→ **PREGUNTAS**:
1/ Según el texto sobre la migración, ¿qué marca la problemática actual de Rusia?
2/ Reproduce del texto sobre la migración el pasaje comprendido entre "En Europa se" y "la Unión Europea.", ambos incluidos.
═══ BLOQUE DE TEXTO
Si hace 10 años ya se consideraba por parte de sociólogos y economistas que la migración internacional era un fenómeno global, ahora ha adquirido un nivel de horror y drama.

En Europa se metamorfosea con perversiones geopolíticas de tal magnitud que alimentan el miedo y la inseguridad. A Europa emigran los que huyen de Siria e Irak, principalmente, por la presencia devastadora del Estado Islámico (ISIS) y por la tiranía de los gobiernos locales que son incapaces de hacer su tarea y están esperanzados por recibir el apoyo de Estados Unidos, Europa y Rusia, que se han convertido en valedores del Medio Oriente.

Pero también estas potencias mundiales tienen sus propios problemas internos, por las restricciones económicas que vienen de la crisis del 2008 para Europa y Estados Unidos. En el caso de Rusia, su problemática actual está marcada por la caída del precio del petróleo y las severas sanciones que le impuso la Unión Europea.

Una anotación importante es que la migración actual del Medio Oriente es principalmente un efecto lateral del terrible juego belicista en un tablero en donde están involucrados países que tienen alianzas en un conflicto (Estados Unidos, Europa y Rusia en Siria) y diferencias graves en otros (Estados Unidos y Europa contra Rusia, al tomar ésta a Crimea y desestabilizar a Ucrania).

En México y en Centroamérica también se genera un problema migratorio con Estados Unidos, si bien de otras dimensiones, pero que por lo menos tiene un siglo de existencia. Se explica por la incapacidad de los gobiernos de México y de Centroamérica de retener a la población migrante porque no ofrecen la solución al desempleo y a la pobreza.
══════
═══ DATOS MOSTRADOS
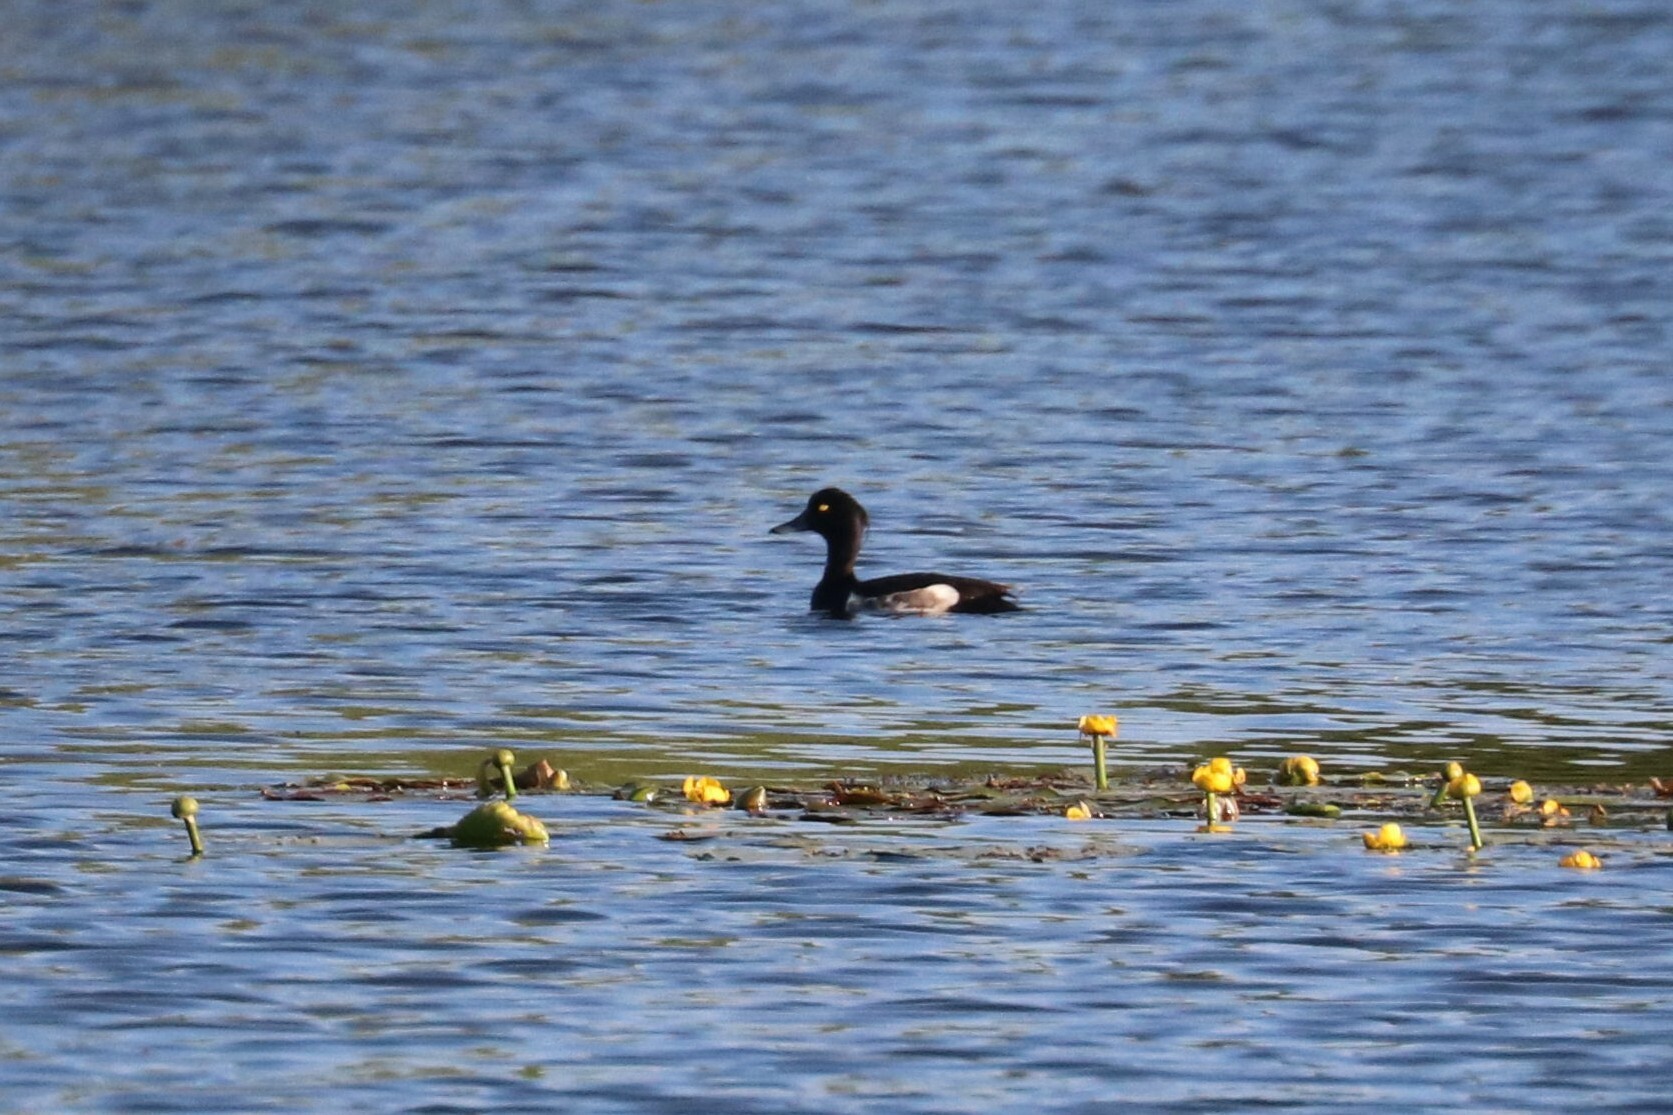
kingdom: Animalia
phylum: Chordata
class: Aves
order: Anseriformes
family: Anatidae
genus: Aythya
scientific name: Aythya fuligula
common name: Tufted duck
══════
→ **RESPUESTAS DADAS**:
1/ La caída del precio del petróleo y las severas sanciones que le impuso la Unión Europea.

2/
En Europa se metamorfosea con perversiones geopolíticas de tal magnitud que alimentan el miedo y la inseguridad. A Europa emigran los que huyen de Siria e Irak, principalmente, por la presencia devastadora del Estado Islámico (ISIS) y por la tiranía de los gobiernos locales que son incapaces de hacer su tarea y están esperanzados por recibir el apoyo de Estados Unidos, Europa y Rusia, que se han convertido en valedores del Medio Oriente.

Pero también estas potencias mundiales tienen sus propios problemas internos, por las restricciones económicas que vienen de la crisis del 2008 para Europa y Estados Unidos. En el caso de Rusia, su problemática actual está marcada por la caída del precio del petróleo y las severas sanciones que le impuso la Unión Europea.